Niederwieser: Umgang mit Schwachen entscheidet Gerechtigkeit des Bildungssystems

„Sicher ist der Umgang mit Hochbegabten auch sehr wichtig, über die Frage der Gerechtigkeit eines Bildungssystems entscheidet aber letztlich, wie mit den Schwächsten umgegangen wird“, übte SPÖ-Bildungssprecher Erwin Niederwieser bei einer Diskussionsveranstaltung am Mittwoch erneut Kritik am differenzierten österreichischen Schulwesen.
„Die wichtigste Bildungsentscheidung treffen in Österreich die Eltern für ihre Kinder, wenn diese zehn Jahre alt sind – und zwar nach eigenem Sozial- und Bildungsstatus“, kritisierte er die frühe Trennung in AHS und Hauptschule. „Fast alle europäischen Länder ersparen den Kindern diese Entscheidung“, verdeutlichte Niederwieser den Sonderstatus Österreichs. „Solange es diesen Mangel gibt, kann man nicht sagen, dass es in Österreich ein gutes Schulsystem gibt“, steht für ihn fest.
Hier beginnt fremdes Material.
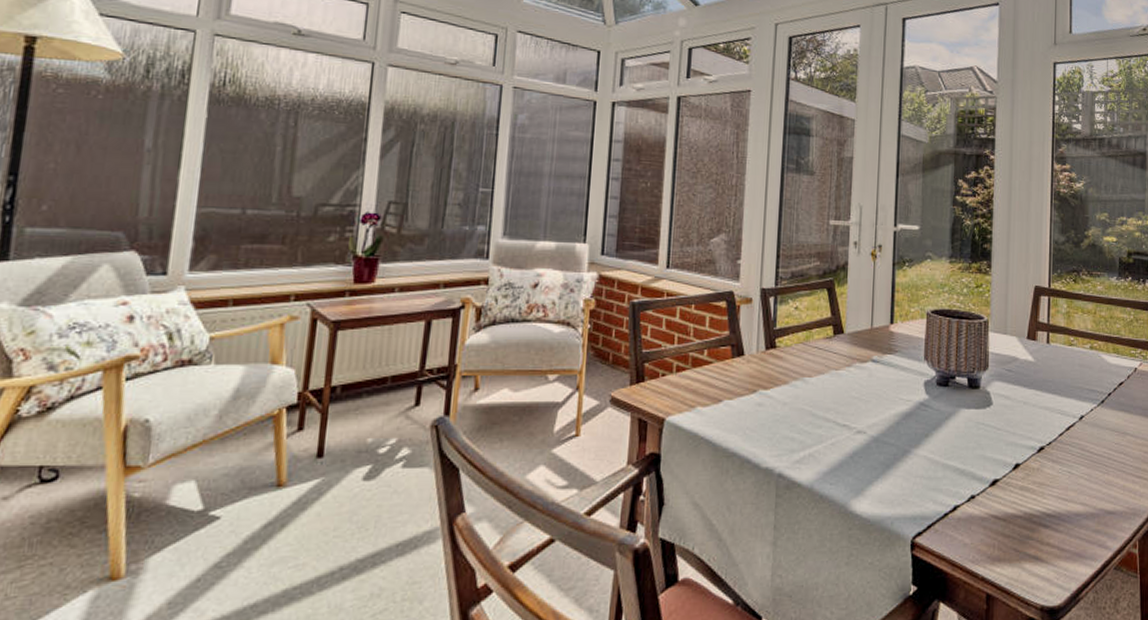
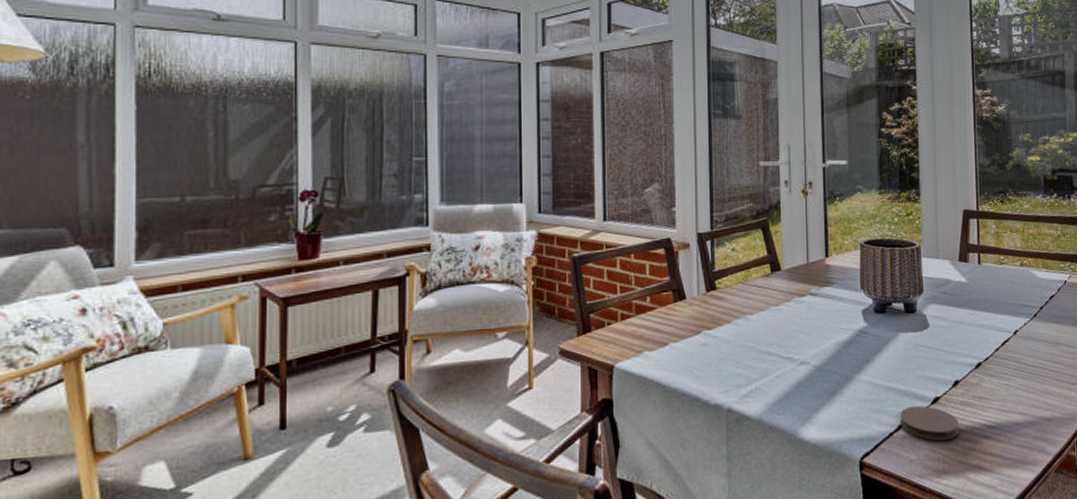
coaster: none [956,486,1017,526] -> present [900,405,959,441]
Der SPÖ-Bildungssprecher machte sich ferner für ein integratives Schulsystem stark: „Wir brauchen so viel Integration wie möglich – ein Mangel an Integration nimmt auch nicht behinderten Kindern die Chance, mit behinderten zusammenzuleben“. Schon mit sechs Jahren würden Kinder heute entweder einer Volksschule oder Sonderschule zugeteilt, was ihr ganzes weiteres Leben beeinflusse, argumentierte er und strich auch in diesem Kontext die soziale Komponente hervor: „Es gibt keine Akademikerkinder in Sonderschulen“.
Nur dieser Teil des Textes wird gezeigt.